I'd like to save them with unique tags so that they come out properly named when I load() them. I've created the following code to illustrate .
this.csv.data = list(data=c(1:9), unique_tag = "some_unique_tag")
assign(this.csv.data$unique_tag,this.csv.data$data)
# I want to save the data,
# with variable name of <unique_tag>,
# at a file named <unique_tag>.dat
saved_file_name <- paste(this.csv.data$unique_tag,"RData",sep=".")
save(get(this.csv.data$unique_tag), saved_file_name)
but the last line returns:
"Error in save(get(this_unique_tag), file = data_tag) :
object ‘get(this_unique_tag)’ not found"
even though the following returns the data just fine:
get(this.csv.data$unique_tag)

Just name the arguments you use. With your code the following works fine:
save(list = this.csv.data$unique_tag, file=saved_file_name)

My preference is to avoid the name in the RData file on load:
obj = local(get(load('myfile.RData')))
This way you can load various RData files and name the objects whatever you want, or store them in a list etc.

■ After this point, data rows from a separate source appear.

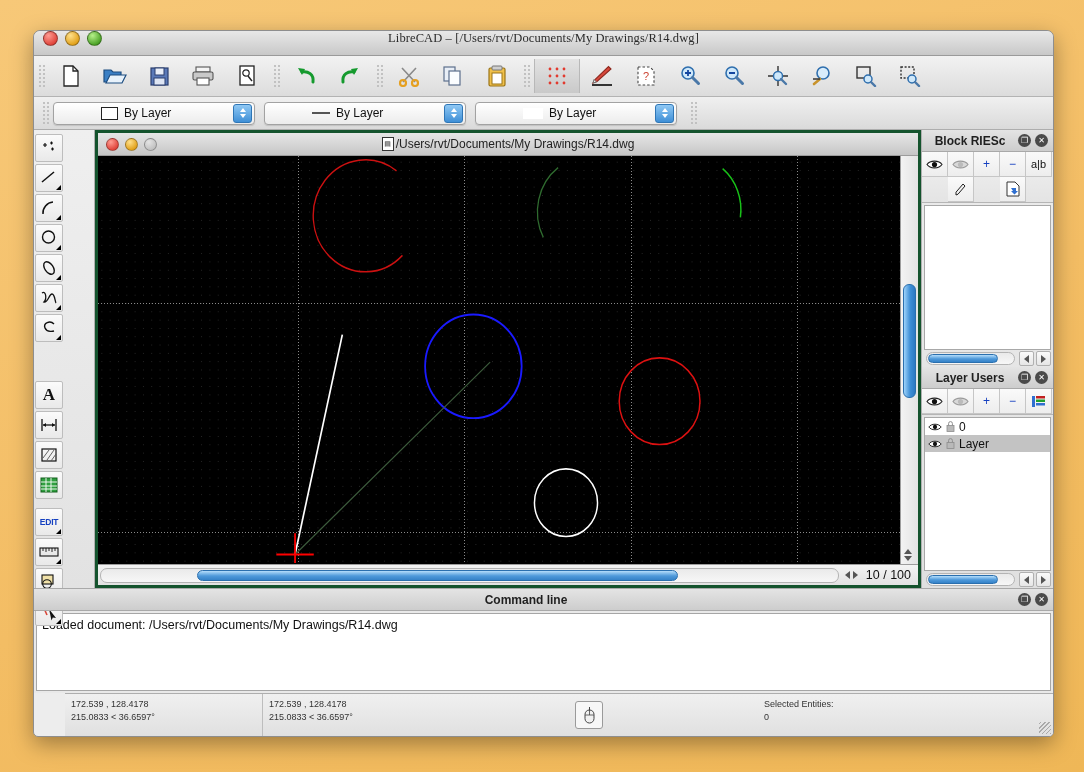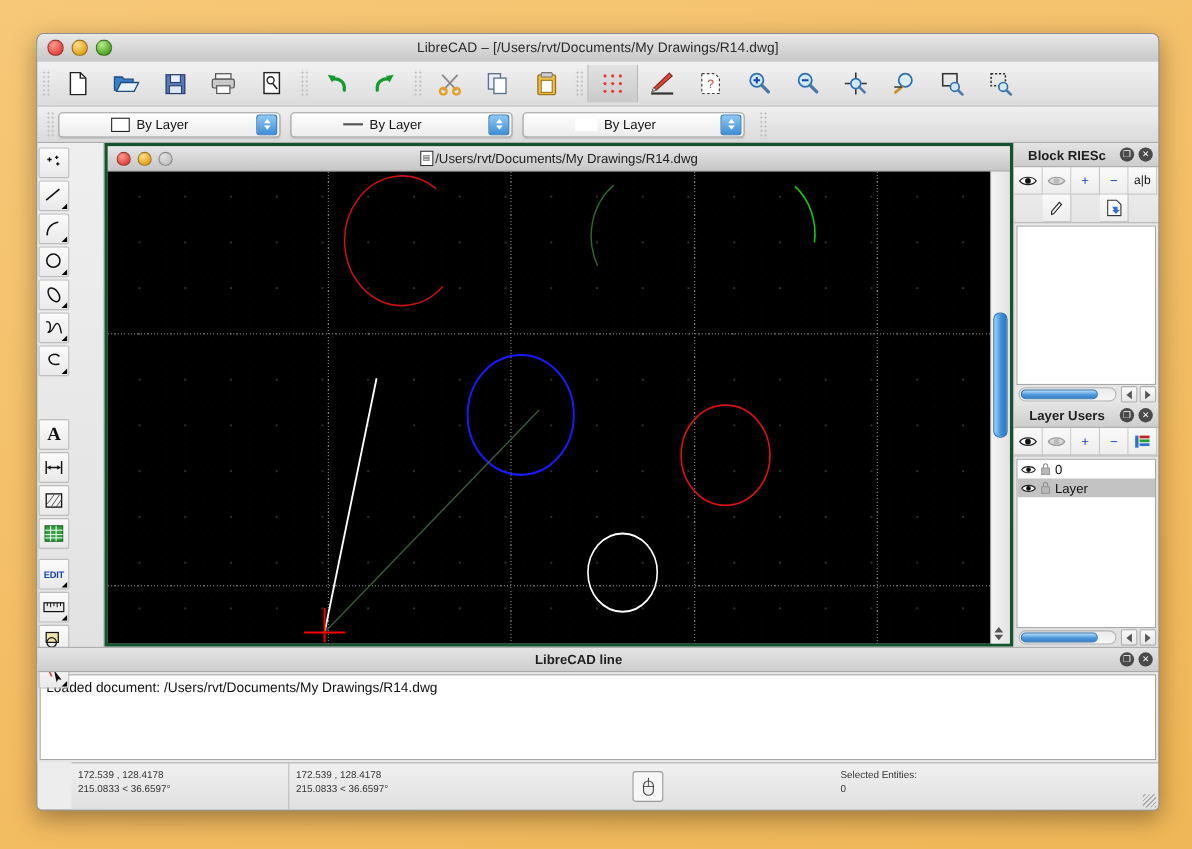"LibreCAD – [/Users/rvt/Documents/My" .titlebar { align-items: center -> flex-start; font-family: none -> Liberation Serif, serif }
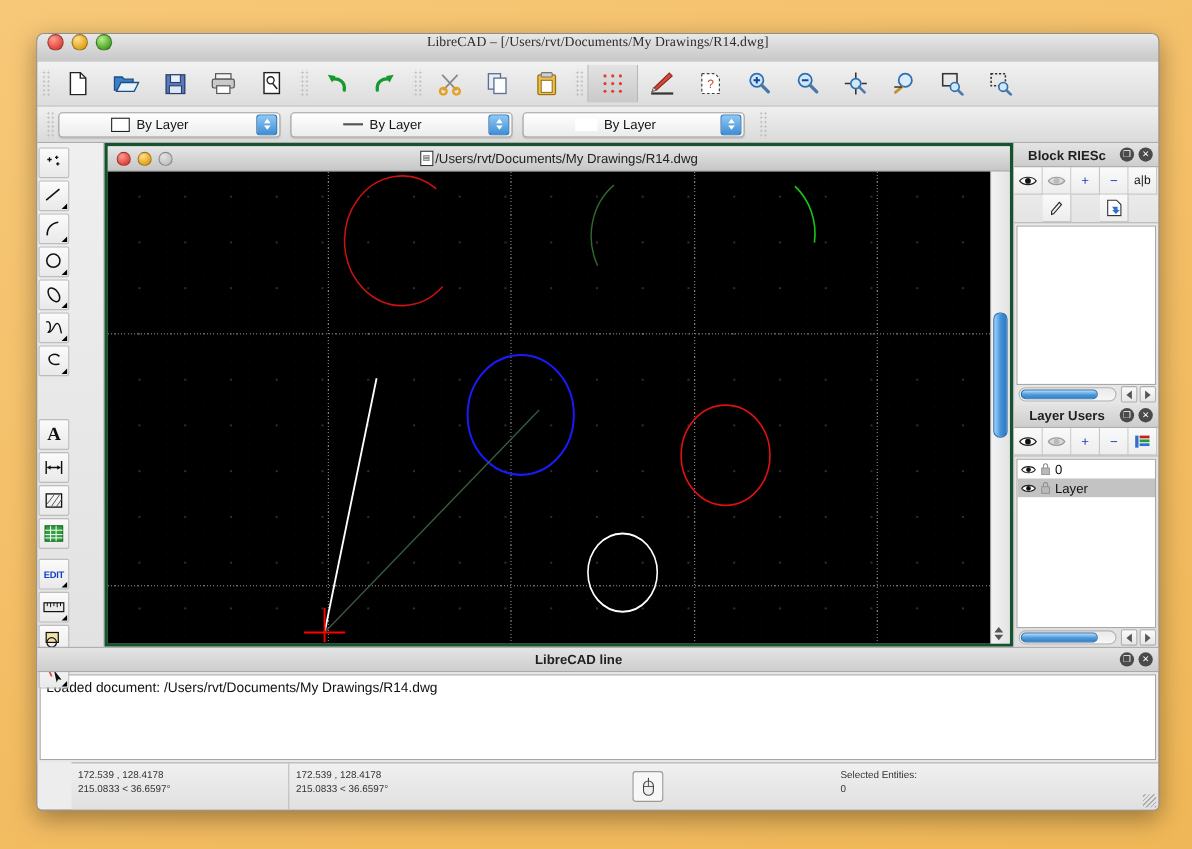"10 / 100" div.hscroll-row { html: none -> <div> <div> <div></div> </div> <div> <div></div> <div></div> </div> <div>10 / 100</div> </div> }
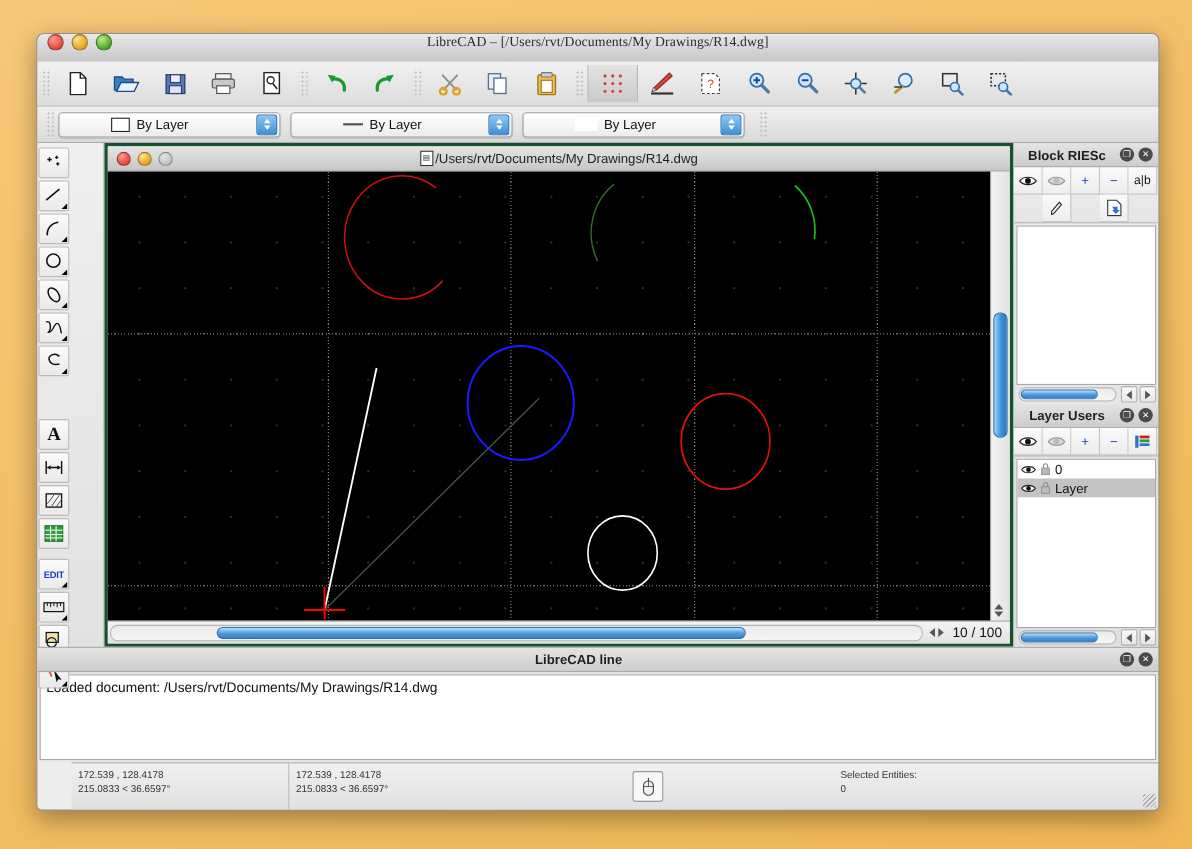"LibreCAD line" div.panel-title { text: LibreCAD -> Command }
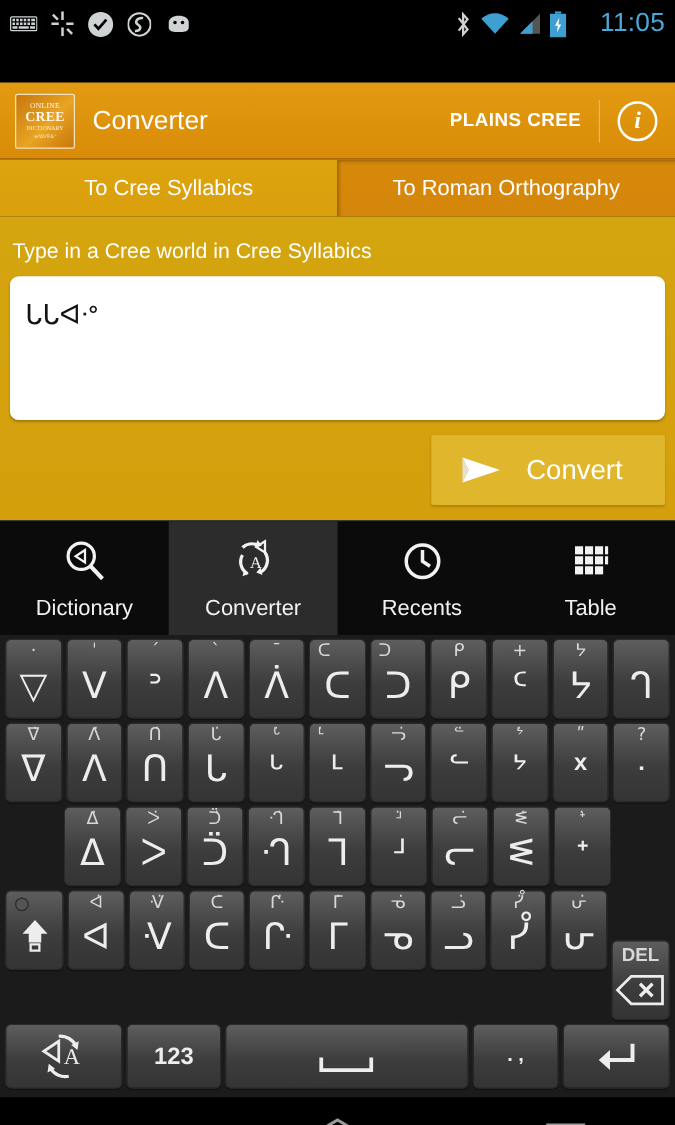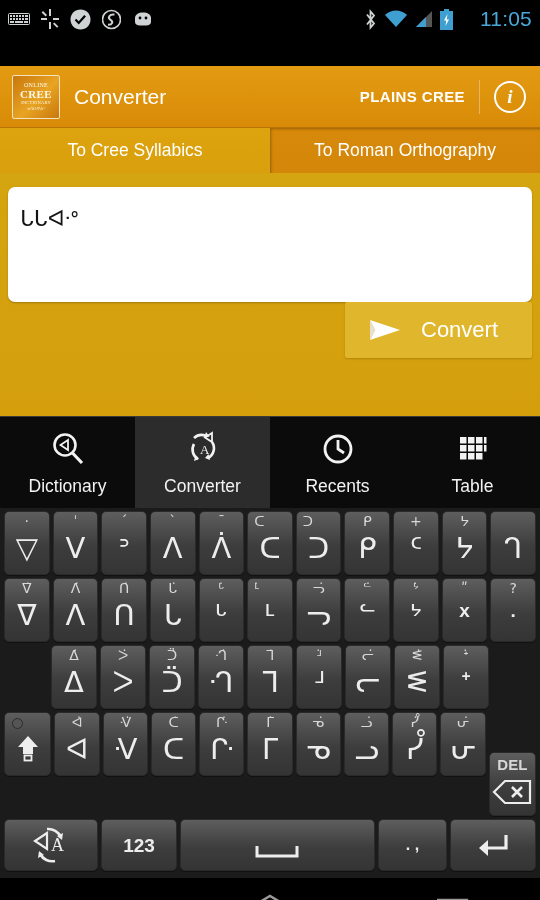"Type in a Cree world" div { html: none -> <div>Type in a Cree world in Cree Syllabics</div> }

You really should use saveRDS/readRDS to serialize your objects.
save and load are for saving whole environments.
saveRDS(this.csv.data, saved_file_name)
# later
mydata <- readRDS(saved_file_name)

you can use
save.image("myfile.RData")

This worked for me:
env <- new.env()
env[[varname]] <- object_to_save
save(list=c(varname), envir=env, file='out.Rda')
You could probably do it without a new env (but I didn't try this):
.GlobalEnv[[varname]] <- object_to_save
save(list=c(varname), envir=.GlobalEnv, file='out.Rda')
You might even be able to remove the envir variable.